Task instructions
Copy every line of the records below, keeping each one unchanged.

── Given entries ──

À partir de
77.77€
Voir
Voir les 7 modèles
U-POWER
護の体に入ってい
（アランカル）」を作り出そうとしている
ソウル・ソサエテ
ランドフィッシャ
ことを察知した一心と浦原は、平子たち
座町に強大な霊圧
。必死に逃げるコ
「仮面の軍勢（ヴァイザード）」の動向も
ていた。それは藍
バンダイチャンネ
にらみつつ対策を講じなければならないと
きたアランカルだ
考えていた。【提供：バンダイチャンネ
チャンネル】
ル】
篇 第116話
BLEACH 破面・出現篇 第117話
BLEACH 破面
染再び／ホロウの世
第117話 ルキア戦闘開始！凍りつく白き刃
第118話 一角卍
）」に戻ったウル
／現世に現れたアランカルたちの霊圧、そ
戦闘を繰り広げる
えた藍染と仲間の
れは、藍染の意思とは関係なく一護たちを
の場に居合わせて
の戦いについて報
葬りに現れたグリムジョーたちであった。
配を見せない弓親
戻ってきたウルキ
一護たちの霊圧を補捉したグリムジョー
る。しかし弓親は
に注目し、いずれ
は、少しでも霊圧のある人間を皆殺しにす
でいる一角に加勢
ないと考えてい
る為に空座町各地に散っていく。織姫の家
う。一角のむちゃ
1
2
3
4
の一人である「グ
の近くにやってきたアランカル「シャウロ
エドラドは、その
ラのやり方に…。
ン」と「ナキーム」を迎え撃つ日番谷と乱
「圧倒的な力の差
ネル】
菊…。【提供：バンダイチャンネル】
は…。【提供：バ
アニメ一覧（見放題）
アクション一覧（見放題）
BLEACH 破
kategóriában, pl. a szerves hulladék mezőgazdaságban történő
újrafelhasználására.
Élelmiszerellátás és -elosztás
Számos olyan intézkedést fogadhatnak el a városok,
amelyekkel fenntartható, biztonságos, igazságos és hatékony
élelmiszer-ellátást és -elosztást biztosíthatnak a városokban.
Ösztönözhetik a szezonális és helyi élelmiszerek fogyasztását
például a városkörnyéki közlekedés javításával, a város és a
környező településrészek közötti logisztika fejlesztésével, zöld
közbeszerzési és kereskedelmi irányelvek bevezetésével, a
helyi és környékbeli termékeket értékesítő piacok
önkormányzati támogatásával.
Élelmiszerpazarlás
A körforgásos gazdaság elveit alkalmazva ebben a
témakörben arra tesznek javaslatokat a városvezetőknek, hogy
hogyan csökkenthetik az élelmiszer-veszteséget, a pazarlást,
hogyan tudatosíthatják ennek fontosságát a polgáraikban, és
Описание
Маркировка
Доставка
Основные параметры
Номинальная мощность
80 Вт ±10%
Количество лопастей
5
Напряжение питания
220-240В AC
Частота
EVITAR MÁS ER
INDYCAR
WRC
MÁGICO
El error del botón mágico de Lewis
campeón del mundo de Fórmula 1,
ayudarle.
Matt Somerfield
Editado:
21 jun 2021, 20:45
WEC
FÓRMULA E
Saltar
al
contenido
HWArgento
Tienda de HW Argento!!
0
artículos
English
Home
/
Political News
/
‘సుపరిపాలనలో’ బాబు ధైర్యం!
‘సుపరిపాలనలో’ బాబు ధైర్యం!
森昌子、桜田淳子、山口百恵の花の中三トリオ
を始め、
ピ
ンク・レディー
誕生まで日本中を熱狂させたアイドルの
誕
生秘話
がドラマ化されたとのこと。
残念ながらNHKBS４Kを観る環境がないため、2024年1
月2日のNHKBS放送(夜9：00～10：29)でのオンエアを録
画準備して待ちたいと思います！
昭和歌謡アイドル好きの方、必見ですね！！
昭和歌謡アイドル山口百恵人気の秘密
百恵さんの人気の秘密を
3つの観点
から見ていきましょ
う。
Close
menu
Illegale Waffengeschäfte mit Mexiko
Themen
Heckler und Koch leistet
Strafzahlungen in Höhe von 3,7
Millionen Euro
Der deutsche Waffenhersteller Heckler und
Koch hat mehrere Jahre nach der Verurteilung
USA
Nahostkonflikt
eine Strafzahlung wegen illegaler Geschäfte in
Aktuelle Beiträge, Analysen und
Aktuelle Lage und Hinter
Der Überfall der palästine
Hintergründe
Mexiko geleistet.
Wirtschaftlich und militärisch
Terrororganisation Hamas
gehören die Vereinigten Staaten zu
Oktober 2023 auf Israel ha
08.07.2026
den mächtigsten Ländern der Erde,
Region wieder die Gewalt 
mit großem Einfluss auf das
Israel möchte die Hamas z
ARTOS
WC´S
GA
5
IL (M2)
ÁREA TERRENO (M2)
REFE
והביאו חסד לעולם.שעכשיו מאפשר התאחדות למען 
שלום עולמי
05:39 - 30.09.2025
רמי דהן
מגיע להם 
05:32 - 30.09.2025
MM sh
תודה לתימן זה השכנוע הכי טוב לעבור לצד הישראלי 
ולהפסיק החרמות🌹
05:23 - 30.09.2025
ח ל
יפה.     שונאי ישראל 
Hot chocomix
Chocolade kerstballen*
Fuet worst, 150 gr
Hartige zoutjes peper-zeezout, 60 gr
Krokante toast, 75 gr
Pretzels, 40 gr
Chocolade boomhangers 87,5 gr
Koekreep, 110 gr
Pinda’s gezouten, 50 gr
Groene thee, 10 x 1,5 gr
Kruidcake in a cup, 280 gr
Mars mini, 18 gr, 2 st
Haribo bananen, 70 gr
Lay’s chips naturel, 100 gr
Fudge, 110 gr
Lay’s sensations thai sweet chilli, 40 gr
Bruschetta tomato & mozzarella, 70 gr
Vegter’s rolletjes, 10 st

───

Exercise output
À partir de
77.77€
Voir
Voir les 7 modèles
U-POWER
護の体に入ってい
（アランカル）」を作り出そうとしている
ソウル・ソサエテ
ランドフィッシャ
ことを察知した一心と浦原は、平子たち
座町に強大な霊圧
。必死に逃げるコ
「仮面の軍勢（ヴァイザード）」の動向も
ていた。それは藍
バンダイチャンネ
にらみつつ対策を講じなければならないと
きたアランカルだ
考えていた。【提供：バンダイチャンネ
チャンネル】
ル】
篇 第116話
BLEACH 破面・出現篇 第117話
BLEACH 破面
染再び／ホロウの世
第117話 ルキア戦闘開始！凍りつく白き刃
第118話 一角卍
）」に戻ったウル
／現世に現れたアランカルたちの霊圧、そ
戦闘を繰り広げる
えた藍染と仲間の
れは、藍染の意思とは関係なく一護たちを
の場に居合わせて
の戦いについて報
葬りに現れたグリムジョーたちであった。
配を見せない弓親
戻ってきたウルキ
一護たちの霊圧を補捉したグリムジョー
る。しかし弓親は
に注目し、いずれ
は、少しでも霊圧のある人間を皆殺しにす
でいる一角に加勢
ないと考えてい
る為に空座町各地に散っていく。織姫の家
う。一角のむちゃ
1
2
3
4
の一人である「グ
の近くにやってきたアランカル「シャウロ
エドラドは、その
ラのやり方に…。
ン」と「ナキーム」を迎え撃つ日番谷と乱
「圧倒的な力の差
ネル】
菊…。【提供：バンダイチャンネル】
は…。【提供：バ
アニメ一覧（見放題）
アクション一覧（見放題）
BLEACH 破
kategóriában, pl. a szerves hulladék mezőgazdaságban történő
újrafelhasználására.
Élelmiszerellátás és -elosztás
Számos olyan intézkedést fogadhatnak el a városok,
amelyekkel fenntartható, biztonságos, igazságos és hatékony
élelmiszer-ellátást és -elosztást biztosíthatnak a városokban.
Ösztönözhetik a szezonális és helyi élelmiszerek fogyasztását
például a városkörnyéki közlekedés javításával, a város és a
környező településrészek közötti logisztika fejlesztésével, zöld
közbeszerzési és kereskedelmi irányelvek bevezetésével, a
helyi és környékbeli termékeket értékesítő piacok
önkormányzati támogatásával.
Élelmiszerpazarlás
A körforgásos gazdaság elveit alkalmazva ebben a
témakörben arra tesznek javaslatokat a városvezetőknek, hogy
hogyan csökkenthetik az élelmiszer-veszteséget, a pazarlást,
hogyan tudatosíthatják ennek fontosságát a polgáraikban, és
Описание
Маркировка
Доставка
Основные параметры
Номинальная мощность
80 Вт ±10%
Количество лопастей
5
Напряжение питания
220-240В AC
Частота
EVITAR MÁS ER
INDYCAR
WRC
MÁGICO
El error del botón mágico de Lewis
campeón del mundo de Fórmula 1,
ayudarle.
Matt Somerfield
Editado:
21 jun 2021, 20:45
WEC
FÓRMULA E
Saltar
al
contenido
HWArgento
Tienda de HW Argento!!
0
artículos
English
Home
/
Political News
/
‘సుపరిపాలనలో’ బాబు ధైర్యం!
‘సుపరిపాలనలో’ బాబు ధైర్యం!
森昌子、桜田淳子、山口百恵の花の中三トリオ
を始め、
ピ
ンク・レディー
誕生まで日本中を熱狂させたアイドルの
誕
生秘話
がドラマ化されたとのこと。
残念ながらNHKBS４Kを観る環境がないため、2024年1
月2日のNHKBS放送(夜9：00～10：29)でのオンエアを録
画準備して待ちたいと思います！
昭和歌謡アイドル好きの方、必見ですね！！
昭和歌謡アイドル山口百恵人気の秘密
百恵さんの人気の秘密を
3つの観点
から見ていきましょ
う。
Close
menu
Illegale Waffengeschäfte mit Mexiko
Themen
Heckler und Koch leistet
Strafzahlungen in Höhe von 3,7
Millionen Euro
Der deutsche Waffenhersteller Heckler und
Koch hat mehrere Jahre nach der Verurteilung
USA
Nahostkonflikt
eine Strafzahlung wegen illegaler Geschäfte in
Aktuelle Beiträge, Analysen und
Aktuelle Lage und Hinter
Der Überfall der palästine
Hintergründe
Mexiko geleistet.
Wirtschaftlich und militärisch
Terrororganisation Hamas
gehören die Vereinigten Staaten zu
Oktober 2023 auf Israel ha
08.07.2026
den mächtigsten Ländern der Erde,
Region wieder die Gewalt 
mit großem Einfluss auf das
Israel möchte die Hamas z
ARTOS
WC´S
GA
5
IL (M2)
ÁREA TERRENO (M2)
REFE
והביאו חסד לעולם.שעכשיו מאפשר התאחדות למען 
שלום עולמי
05:39 - 30.09.2025
רמי דהן
מגיע להם 
05:32 - 30.09.2025
MM sh
תודה לתימן זה השכנוע הכי טוב לעבור לצד הישראלי 
ולהפסיק החרמות🌹
05:23 - 30.09.2025
ח ל
יפה.     שונאי ישראל 
Hot chocomix
Chocolade kerstballen*
Fuet worst, 150 gr
Hartige zoutjes peper-zeezout, 60 gr
Krokante toast, 75 gr
Pretzels, 40 gr
Chocolade boomhangers 87,5 gr
Koekreep, 110 gr
Pinda’s gezouten, 50 gr
Groene thee, 10 x 1,5 gr
Kruidcake in a cup, 280 gr
Mars mini, 18 gr, 2 st
Haribo bananen, 70 gr
Lay’s chips naturel, 100 gr
Fudge, 110 gr
Lay’s sensations thai sweet chilli, 40 gr
Bruschetta tomato & mozzarella, 70 gr
Vegter’s rolletjes, 10 st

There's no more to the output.